** RECORDS SHOWN follows **

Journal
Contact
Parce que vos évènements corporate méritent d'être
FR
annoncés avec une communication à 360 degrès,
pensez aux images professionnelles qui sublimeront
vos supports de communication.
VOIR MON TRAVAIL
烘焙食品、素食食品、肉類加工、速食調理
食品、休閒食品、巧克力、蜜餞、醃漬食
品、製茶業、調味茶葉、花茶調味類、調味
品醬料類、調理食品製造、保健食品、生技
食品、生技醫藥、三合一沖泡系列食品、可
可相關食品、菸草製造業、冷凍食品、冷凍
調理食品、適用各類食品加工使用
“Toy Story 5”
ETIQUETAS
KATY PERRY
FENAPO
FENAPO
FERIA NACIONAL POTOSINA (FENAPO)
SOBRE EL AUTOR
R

** End of RECORDS SHOWN **
** RECORDS SHOWN follows **

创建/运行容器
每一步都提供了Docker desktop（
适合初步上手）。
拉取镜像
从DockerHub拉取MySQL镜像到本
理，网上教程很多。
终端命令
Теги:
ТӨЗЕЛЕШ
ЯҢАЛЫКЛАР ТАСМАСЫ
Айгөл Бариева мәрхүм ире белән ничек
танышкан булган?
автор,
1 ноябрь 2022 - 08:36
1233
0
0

** End of RECORDS SHOWN **

Provide every line from the material that contains the word "communication".

annoncés avec une communication à 360 degrès,
vos supports de communication.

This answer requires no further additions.